Jim watched them for a second, and then he got out of the car. “Hey,” he said.

The boys stopped and looked back at him.

“You did good, getting that license plate number,” he said. “You’re the reason I’m going to find her.”

The kids’ faces lightened a little, and he climbed back in the car and drove downtown, where he found a parking space within walking distance of Oliver’s building. He got out to case it. It had an underground parking garage, so he would have to do it the hard way. He went back to the Subaru and waited with hard-won patience for the clock to read 8:00 a.m.

At 8:01 A.M., Oliver Muravieff arrived, his silver Miyata disappearing into the underground parking lot.

At 8:05 a.m., Jim dialed Oliver’s office number from Kate’s cell phone. “Yes,” he said in a voice from which any trace of impatience or worry had been completely erased. “I’m an old friend of Mr. Muravieff’s from law school, and I’ve got an eight-hour layover before I head for Barrow. I just wanted to know if he was in his office. I’d like to drop in and say hello… He’ll be there for the next couple of hours? Splendid, I’ll see you soon.” He dropped his voice to what he’d been told was a sexy baritone. “Listen, do me a favor. Don’t tell him I’m coming. I want to surprise him. Thanks.”

He disconnected. “Stay,” he said to Mutt.

She wasn’t having any.

“I mean it, goddamn it,” he said. “Get back in that fucking truck!”

A couple of young attorneys who hadn’t been practicing long enough to take such scenes in their stride scurried by, not making eye contact.

Jim squatted down on his haunches and took Mutt’s head in his hands. She was alternately whining and growling. “She’s not here,” Jim said, trying to shake some sense into her. “She’s not here, damn it, but the guy I’m going to see will know where they’ve got her, and that’s when I’ll need you. Mutt, please, get in the truck.” He stood up and held the door open. “Get in, and stay,” he said.
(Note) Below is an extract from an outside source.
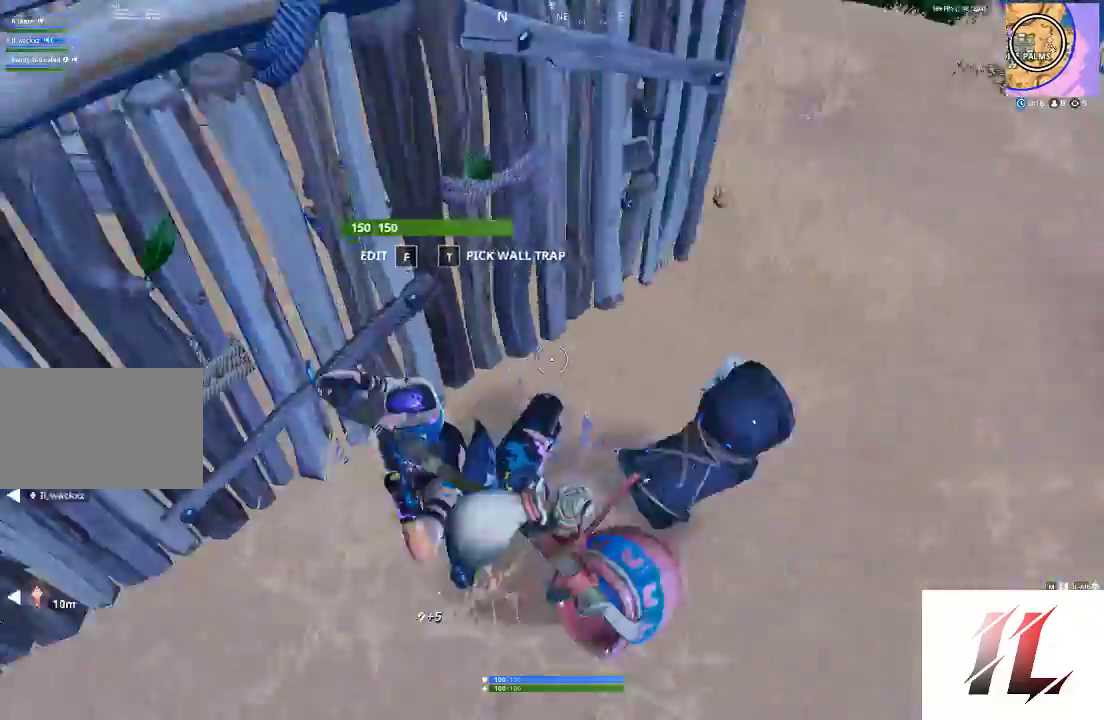
{"keys": ["a", "f", "shift", "w"], "mouse": [], "events": [[100, "s", "up"], [133, "mouse_left", "up"], [233, "3", "down"], [233, "w", "down"], [333, "3", "up"], [333, "shift", "down"], [467, "f", "down"]]}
She eyed him narrowly. It was her choice, and they both knew it. There was no way he was going to bundle 140 pounds of snarling, snapping half husky, half wolf unwilling back in the truck if she didn’t want to go there on her own. “I’ll need backup, girl,” he told her, painfully conscious of seconds ticking away. “Best they don’t know I’ve got it yet. Get in. Please. Get in.”
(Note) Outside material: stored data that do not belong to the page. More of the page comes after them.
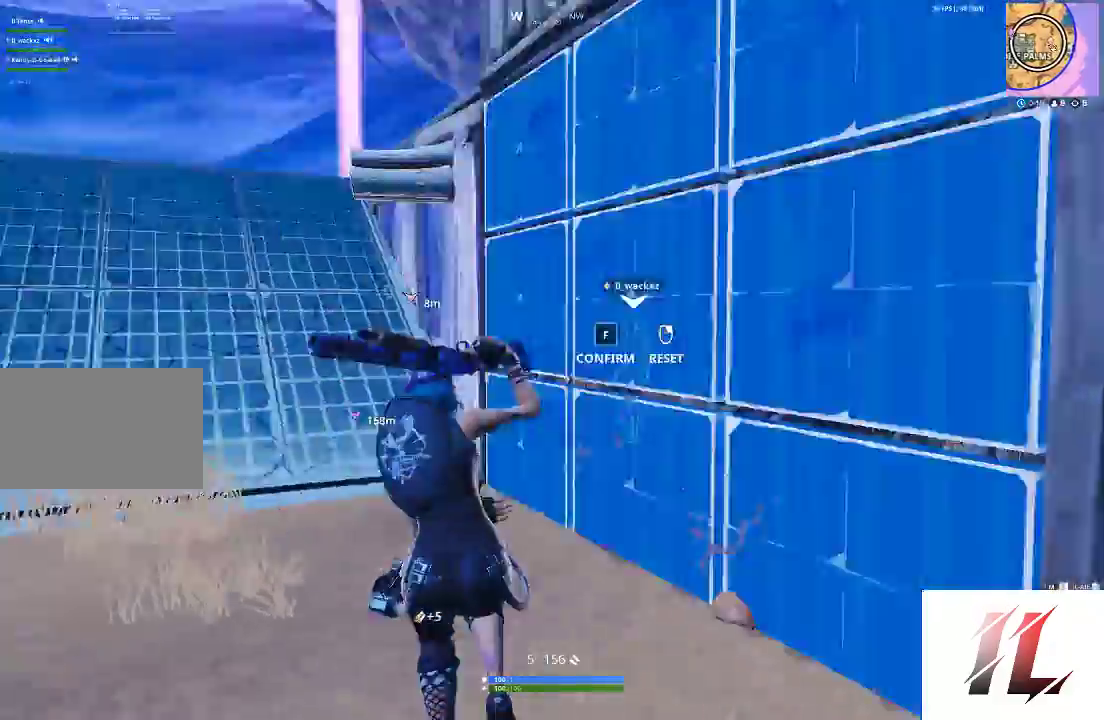
{"keys": ["a", "shift", "w"], "mouse": [], "events": [[67, "mouse_left", "down"], [100, "f", "up"], [200, "f", "down"], [233, "mouse_left", "up"], [300, "f", "up"]]}
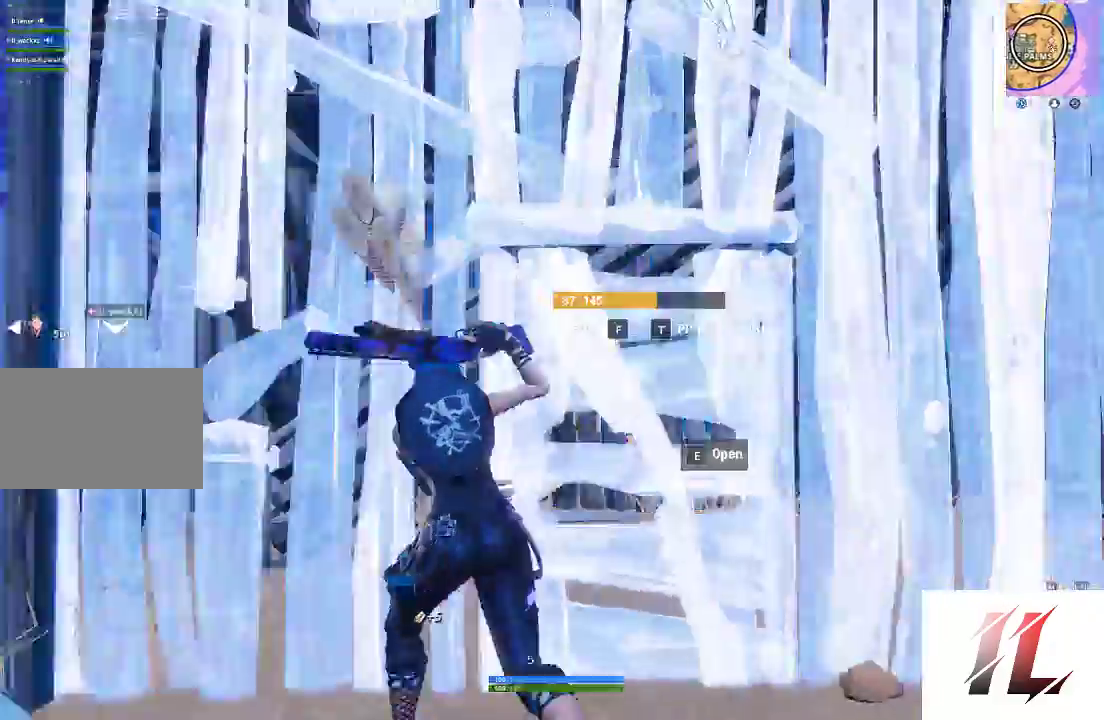
{"keys": ["a", "shift"], "mouse": [], "events": [[267, "w", "up"], [300, "f", "down"], [400, "f", "up"]]}
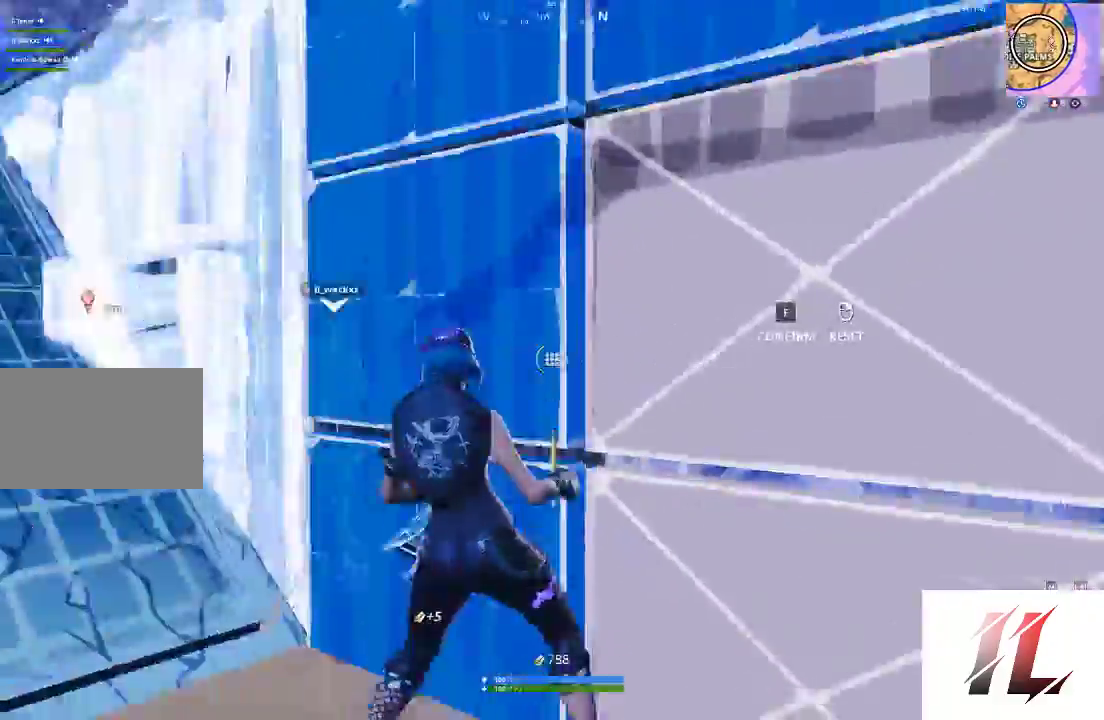
{"keys": ["a", "shift", "w"], "mouse": [], "events": [[33, "mouse_left", "down"], [167, "f", "down"], [167, "mouse_left", "up"], [167, "w", "down"], [267, "f", "up"]]}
She whined, she snarled some more, she even nipped at his calf on her way by, but she got in. He heaved a sigh of relief, and as a sign of trust, he rolled down the window halfway. “I know you could take this out if you wanted to-hell, you could probably take out the door if you wanted to-but I’m trusting you to stay here and wait for me. Stay,” he repeated.
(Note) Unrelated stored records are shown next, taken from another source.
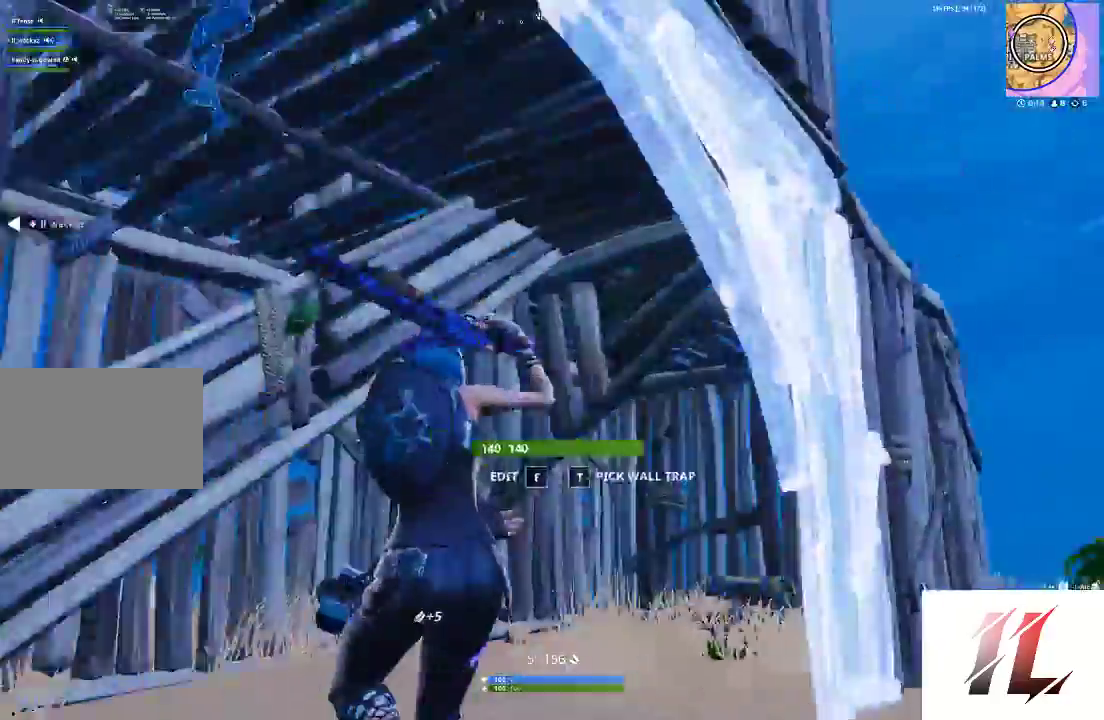
{"keys": ["a", "shift", "w"], "mouse": [], "events": [[200, "f", "down"], [300, "f", "up"], [300, "mouse_right", "down"], [367, "f", "down"], [367, "mouse_right", "up"], [467, "f", "up"]]}
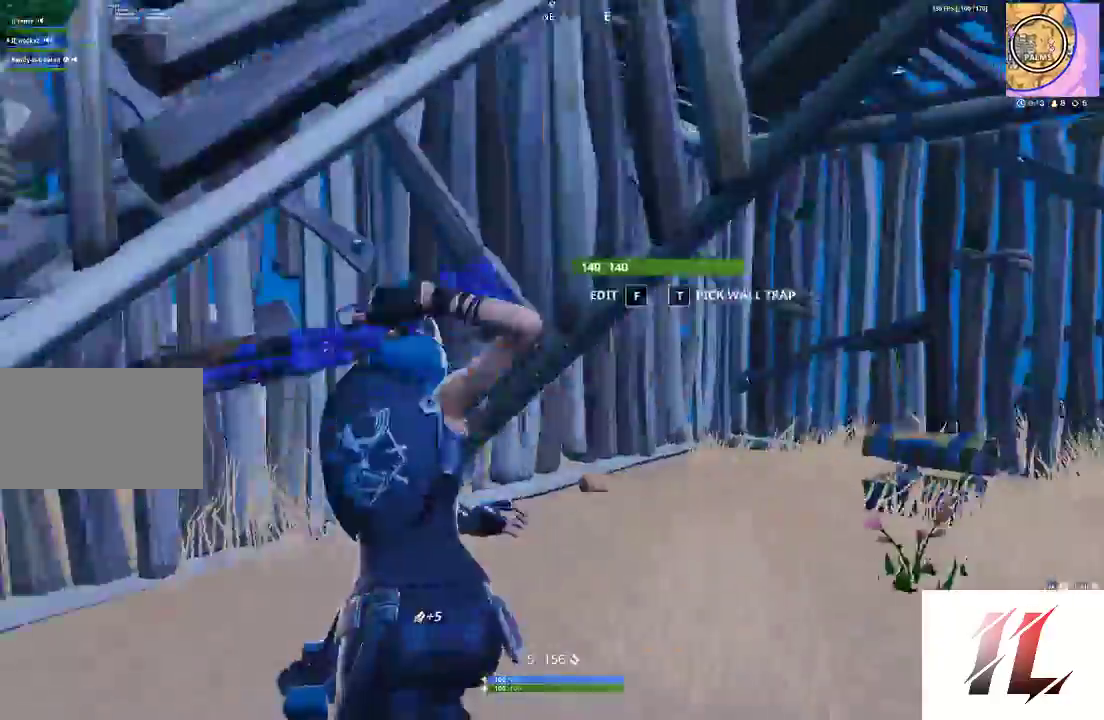
{"keys": ["c", "shift", "w"], "mouse": [], "events": [[67, "a", "up"], [500, "c", "down"]]}
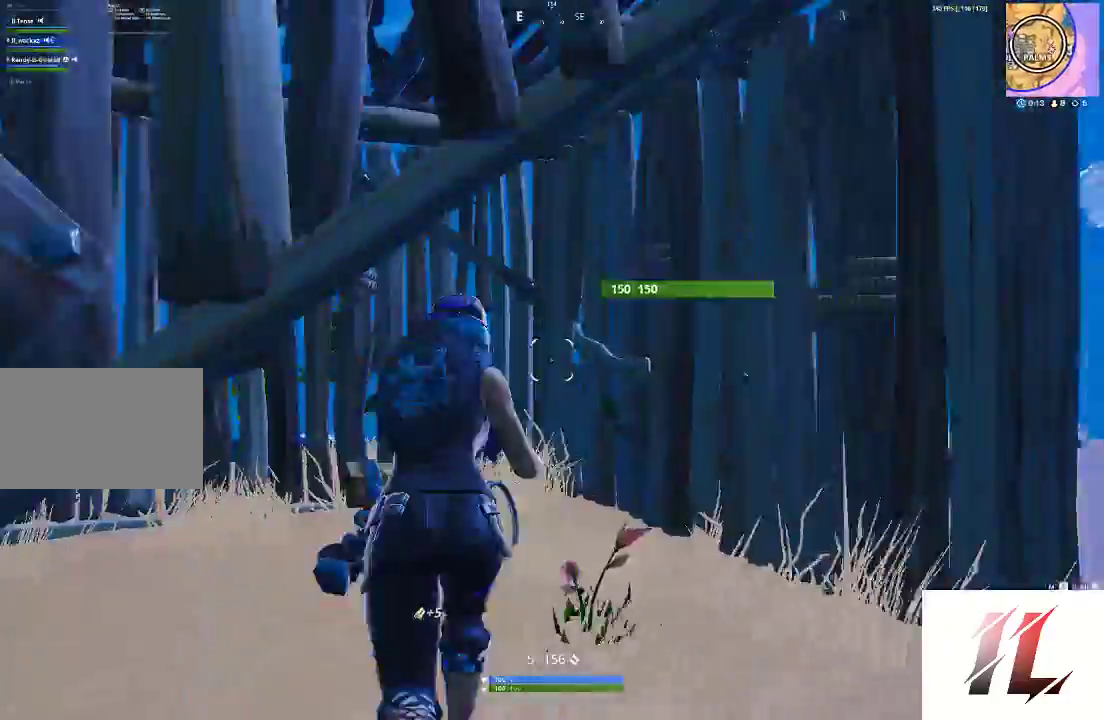
{"keys": ["1", "a", "shift"], "mouse": [], "events": [[33, "c", "up"], [133, "c", "down"], [167, "a", "down"], [233, "c", "up"], [300, "w", "up"], [467, "1", "down"]]}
She looked at him, ears a little flattened, lips slightly drawn back, teeth gleaming in the morning sun. She did not look friendly.

“Well, for sure no one’s going to steal that Subaru,” he said.

“Hello, darling,” he said to Oliver’s receptionist, affecting the slow drawl he had used earlier on the phone. “Which way is that old boy’s office?”

The receptionist fluttered her eyelashes and said, “I’m afraid Mr. Muravieff has someone with him just now-oh, no, I believe he’s just leaving,” and she turned to smile as her boss came through the door behind her desk.

Oliver Muravieff’s client barely registered on Jim’s peripheral vision. “Ollie!” he said in his biggest, boomiest voice. “How the hell are you!” And he steamed forward, hand extended.

Oliver’s hand came up either in greeting or in self-defense. “I’m sorry?” he said, his brow creasing, “I’m not sure I-”

Jim pushed him back into his office before he could finish the sentence. He stumbled a little over his cane, and when he got his balance back, he looked at Jim with the beginnings of a scowl. “Who the hell are you?”

“All right, you little motherfucker, where is Kate Shugak?” Jim said.

“Who?” Oliver said. But he took just a little too long to say it.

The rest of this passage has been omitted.